There’s a grand old tradition in motorsports of the winning drivers drinking champagne on the podium, and spraying each other down with it in the process. But Formula One being what Formula One is these days, they’re not just using any old bottle of bubbly. At least not anymore.

The series has signed a new deal with Champagne Carbon, a French vintner which has been supplying the sparkling wine for the podiums at the past few grands prix, and which has now made the relationship official.

Though it’s a relatively new label, Carbon has roots in the production of champagne stretching back hundreds of years. The bubbly it’s supplying is Vintage 2009 Blanc de Blanc Grand Cru Millesime, made from 100% chardonnay grapes. But the novelty here is not what’s in the bottles, but the bottles themselves.

While French law prohibits changing the shape of champagne bottles, Carbon coats their in a layer of real carbon fiber that’s said to take the craftsmen a full week to produce in a 21-step process. The result looks fitting for F1, and each bottle on the podium has its own unique label: gold for the winner, silver for the runner-up, and bronze for third place. And as you’d expect, they’re suitably expensive: a standard-size 750ml bottle of Carbon champagne goes for about $500, but a 1.5-liter magnum like the ones they’re using on the podium cost nearly $3,000. Go even bigger with a 6-liter Methuselah and you’ll be looking at over $8k, with a 15-liter Nebuchadnezzar nearing $50k.

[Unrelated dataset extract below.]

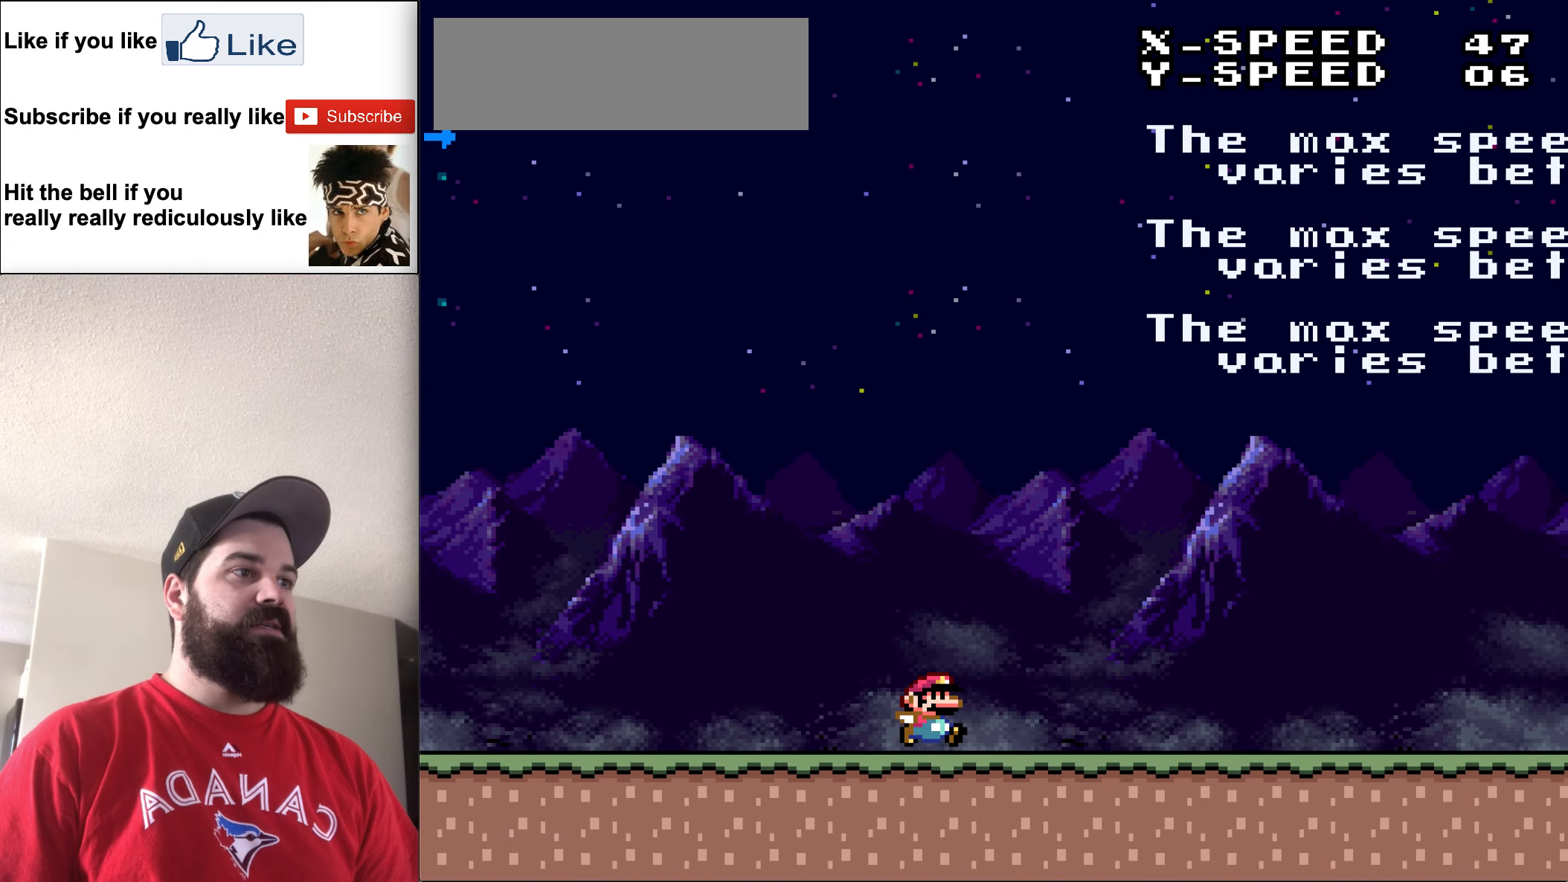
{"buttons": ["Y", "DPAD_RIGHT"], "events": []}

“Tradition, mystique, celebration and taste are common characteristics of both Formula 1 and Champagne Carbon,” said F1 commercial director Sean Bratches. “The unique feature of a bottle made with carbon, the material so representative of the amazing technology in our sport, is a further element that makes Champagne Carbon the perfect product for the drivers to celebrate with on a Formula 1 Grand Prix podium.”

Prior to Carbon’s arrival on the podium, the bubbly was provided by Chandon, which also sponsors the McLaren team, but is considered to produce “sparkling wine,” not actual champagne since the winery is located in California, not France. They’ll probably continue using sparkling non-alcoholic rosewater in stricter Muslim countries. But with Bahrain and Istanbul long since dropped from the calendar, and Malaysia and Azerbaijan decidedly more liberal on the subject, that comes down only to Abu Dhabi.